I think with the context above I could help you create a pipeline that was agnostic of number of services, potentially.

Thoughts

  • There should be a way to create a prep-task to create an (singular) output folder with all the necessary trimmings: Dockerfile, binary, libs, etc. for each app. In that you’d have a structure something like:
/output_folder
| - /app1
|   | - /libs
|   | - Dockerfile
|   | - binary
|
| - /app2
|   | - etc.
|
| - etc.
  • If the above is true, then consuming this becomes a little easier, as you could iterate the folders and “do things”.
  • Having all the app-image-resources as put tasks on this main task might be challenging, because I’m not sure there is a way to “noop” the put task of the docker-image-resource in concourse. I could be mistaken though and there might be a way to leverage this.
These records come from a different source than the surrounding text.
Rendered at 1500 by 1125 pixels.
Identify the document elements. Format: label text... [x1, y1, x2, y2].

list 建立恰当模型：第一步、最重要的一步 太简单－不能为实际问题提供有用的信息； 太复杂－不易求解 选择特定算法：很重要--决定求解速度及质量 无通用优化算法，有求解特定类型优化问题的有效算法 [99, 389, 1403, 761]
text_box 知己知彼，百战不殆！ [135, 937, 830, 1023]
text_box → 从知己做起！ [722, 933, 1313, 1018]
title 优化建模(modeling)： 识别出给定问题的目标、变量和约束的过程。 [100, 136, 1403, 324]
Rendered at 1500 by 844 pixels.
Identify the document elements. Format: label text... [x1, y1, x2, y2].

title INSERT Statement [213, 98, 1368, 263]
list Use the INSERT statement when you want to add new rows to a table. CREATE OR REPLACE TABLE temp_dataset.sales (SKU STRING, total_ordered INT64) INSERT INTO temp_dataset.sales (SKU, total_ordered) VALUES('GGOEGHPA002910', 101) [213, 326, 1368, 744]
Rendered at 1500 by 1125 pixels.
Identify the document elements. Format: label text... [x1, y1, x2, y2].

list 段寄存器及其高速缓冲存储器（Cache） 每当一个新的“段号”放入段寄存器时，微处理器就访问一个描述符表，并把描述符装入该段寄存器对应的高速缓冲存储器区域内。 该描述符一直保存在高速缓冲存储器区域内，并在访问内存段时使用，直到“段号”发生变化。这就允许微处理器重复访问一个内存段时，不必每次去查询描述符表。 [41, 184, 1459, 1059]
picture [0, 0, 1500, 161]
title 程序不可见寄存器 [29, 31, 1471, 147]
Thanks for your suggestions. After doing some more research and chatting with folks on discord I decided to go with Docker-in-Docker approach. I am using this script inside my ubuntu build image to setup docker: https://github.com/Snapkitchen/concourse-docker-compose/blob/master/lib/docker-v1.bash, which allows me to build/push/pull images with full docker support directly in my tasks. This provides me with a lot of flexibility as I can do everything within a single task without the need of passing things across tasks, put steps, etc.

Resources work great out of the box but they lack control and flexibility that I need to work around monorepo. For instance, we have multiple AWS accounts where I need to push docker images. With docker resource I actually need to specify 4 resources pointing to 4 repos and that multiply by 30 services creates a pretty messy pipeline :slight_smile: If I can push directly with docker I can do that inside my build task with few lines of bash. I am currently building out a POC for PR workflow and so far everything is working out great.